## THE PROBLEM
For each line below that holds the word "ankle", make a copy.

Bounding boxes with keypoints:
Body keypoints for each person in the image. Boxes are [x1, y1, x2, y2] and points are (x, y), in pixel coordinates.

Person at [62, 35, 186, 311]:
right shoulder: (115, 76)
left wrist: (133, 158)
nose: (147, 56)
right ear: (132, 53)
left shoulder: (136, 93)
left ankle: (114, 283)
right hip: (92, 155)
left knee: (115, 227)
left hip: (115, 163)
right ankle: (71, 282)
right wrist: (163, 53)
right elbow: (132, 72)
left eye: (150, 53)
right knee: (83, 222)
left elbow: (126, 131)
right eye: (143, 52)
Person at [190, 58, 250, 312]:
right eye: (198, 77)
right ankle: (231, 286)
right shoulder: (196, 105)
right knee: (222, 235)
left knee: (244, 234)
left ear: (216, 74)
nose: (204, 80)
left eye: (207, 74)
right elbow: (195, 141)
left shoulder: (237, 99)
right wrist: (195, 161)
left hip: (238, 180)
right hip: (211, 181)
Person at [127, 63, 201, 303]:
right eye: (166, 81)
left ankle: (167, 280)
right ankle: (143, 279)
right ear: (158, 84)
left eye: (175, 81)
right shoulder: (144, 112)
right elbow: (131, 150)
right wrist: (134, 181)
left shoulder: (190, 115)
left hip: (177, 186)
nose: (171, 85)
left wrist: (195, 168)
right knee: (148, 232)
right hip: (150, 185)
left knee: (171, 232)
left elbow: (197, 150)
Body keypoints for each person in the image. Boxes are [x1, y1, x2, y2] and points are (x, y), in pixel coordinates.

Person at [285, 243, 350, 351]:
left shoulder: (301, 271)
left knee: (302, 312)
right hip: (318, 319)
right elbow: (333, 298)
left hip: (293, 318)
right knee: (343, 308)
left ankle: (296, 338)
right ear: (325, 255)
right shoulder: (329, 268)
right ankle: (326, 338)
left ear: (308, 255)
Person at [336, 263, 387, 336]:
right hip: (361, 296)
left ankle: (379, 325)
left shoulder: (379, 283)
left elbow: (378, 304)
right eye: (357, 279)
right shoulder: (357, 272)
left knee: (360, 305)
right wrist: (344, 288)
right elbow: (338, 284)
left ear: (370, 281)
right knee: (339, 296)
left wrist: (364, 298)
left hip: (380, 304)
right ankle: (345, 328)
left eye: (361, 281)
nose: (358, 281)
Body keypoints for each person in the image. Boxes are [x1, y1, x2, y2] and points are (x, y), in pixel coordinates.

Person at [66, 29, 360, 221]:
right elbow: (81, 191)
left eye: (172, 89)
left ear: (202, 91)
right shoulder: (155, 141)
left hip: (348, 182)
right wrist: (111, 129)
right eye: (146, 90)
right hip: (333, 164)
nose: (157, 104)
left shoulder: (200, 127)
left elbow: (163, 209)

---

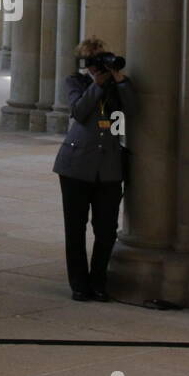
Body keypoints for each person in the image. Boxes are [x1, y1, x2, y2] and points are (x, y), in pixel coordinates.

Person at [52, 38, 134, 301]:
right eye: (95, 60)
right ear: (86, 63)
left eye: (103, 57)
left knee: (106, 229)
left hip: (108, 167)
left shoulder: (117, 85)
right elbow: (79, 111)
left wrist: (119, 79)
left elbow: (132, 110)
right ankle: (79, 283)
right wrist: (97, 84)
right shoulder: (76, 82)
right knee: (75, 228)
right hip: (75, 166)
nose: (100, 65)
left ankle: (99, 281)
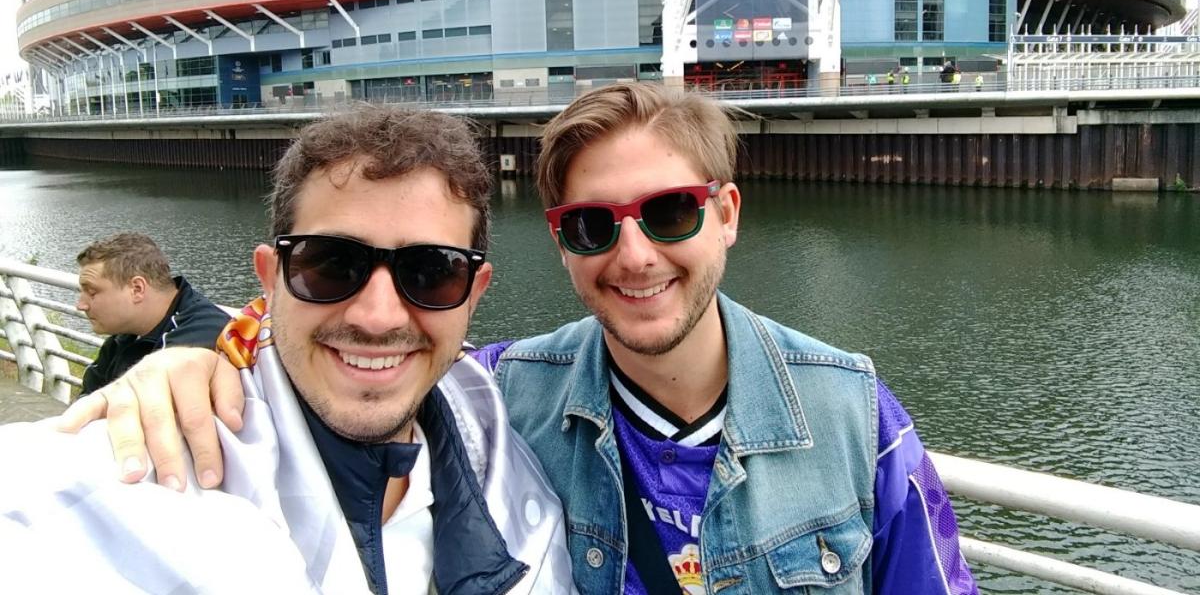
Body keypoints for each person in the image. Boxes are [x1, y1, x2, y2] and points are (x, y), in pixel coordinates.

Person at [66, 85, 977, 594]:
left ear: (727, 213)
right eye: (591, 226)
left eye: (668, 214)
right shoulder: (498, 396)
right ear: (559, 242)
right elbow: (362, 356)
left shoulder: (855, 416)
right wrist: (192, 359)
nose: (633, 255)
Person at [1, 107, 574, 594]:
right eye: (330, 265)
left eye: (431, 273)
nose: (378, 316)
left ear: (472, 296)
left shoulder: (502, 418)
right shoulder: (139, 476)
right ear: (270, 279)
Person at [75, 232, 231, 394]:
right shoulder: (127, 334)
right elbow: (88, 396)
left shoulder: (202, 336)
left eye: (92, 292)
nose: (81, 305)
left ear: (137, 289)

## YOUR SOLUTION
left ankle: (114, 283)
right ankle: (71, 282)
right ankle: (231, 286)
left ankle: (167, 280)
right ankle: (143, 279)
left ankle: (296, 338)
right ankle: (326, 338)
left ankle: (379, 325)
right ankle: (345, 328)
right ankle: (79, 283)
left ankle: (99, 281)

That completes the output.